Simulate covariates from a Gaussian mixture model
Source:R/simulate_X_mixture.R
simulate_X_mixture.RdGenerates covariates where categorical variables define mixture components and continuous variables are drawn from component-specific multivariate normal distributions. Each combination of categorical levels has its own probability and its own distribution for the continuous covariates.
Arguments
- n
Positive integer. Number of units to simulate.
- p_cat
Non-negative integer. Number of categorical covariates.
- p_cont
Non-negative integer. Number of continuous covariates. At least one of `p_cat` or `p_cont` must be positive.
- cat_level_list
List of length `p_cat`. Each element is a vector of possible levels for that categorical variable.
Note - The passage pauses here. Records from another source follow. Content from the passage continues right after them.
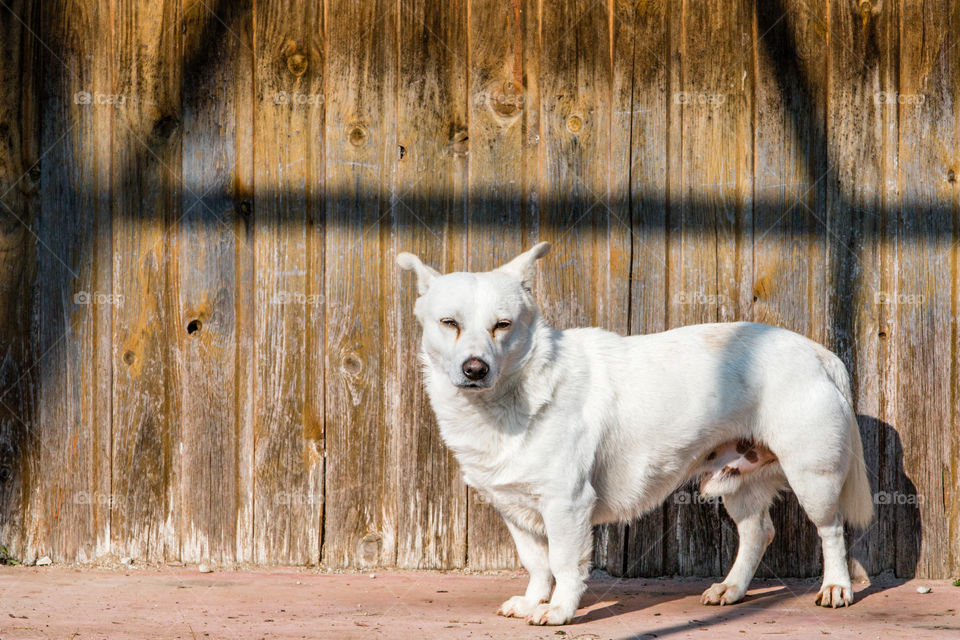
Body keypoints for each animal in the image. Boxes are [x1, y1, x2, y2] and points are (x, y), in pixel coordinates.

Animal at [394, 241, 872, 624]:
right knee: (758, 533)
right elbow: (537, 565)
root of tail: (819, 353)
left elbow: (564, 563)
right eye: (449, 323)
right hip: (739, 484)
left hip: (814, 479)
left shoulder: (567, 504)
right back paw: (731, 590)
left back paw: (836, 588)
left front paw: (559, 610)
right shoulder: (515, 509)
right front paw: (533, 601)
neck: (509, 399)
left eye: (503, 325)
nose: (475, 368)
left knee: (832, 532)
The total number of combinations is `prod(lengths(cat_level_list))`.
- cat_comb_prob
Numeric vector of probabilities, one per combination of categorical levels (in the order produced by [expand.grid()]). Must sum to 1.
- cont_para_list
List of parameter lists for the continuous covariates. When `p_cat > 0`, must have one element per combination of categorical levels; each element is a list with `mean` (length `p_cont`) and `sigma` (`p_cont x p_cont` matrix). When `p_cat == 0`, a single-element list.
Examples
# Continuous only
X <- simulate_X_mixture(
n = 100, p_cat = 0, p_cont = 2,
cat_level_list = list(),
cat_comb_prob = c(),
cont_para_list = list(list(mean = c(0, 0), sigma = diag(2)))
)
# Mixed categorical and continuous
X <- simulate_X_mixture(
n = 100, p_cat = 1, p_cont = 2,
cat_level_list = list(c(0, 1)),
cat_comb_prob = c(0.4, 0.6),
cont_para_list = list(
list(mean = c(0, 0), sigma = diag(2)),
list(mean = c(2, 2), sigma = diag(2))
)
)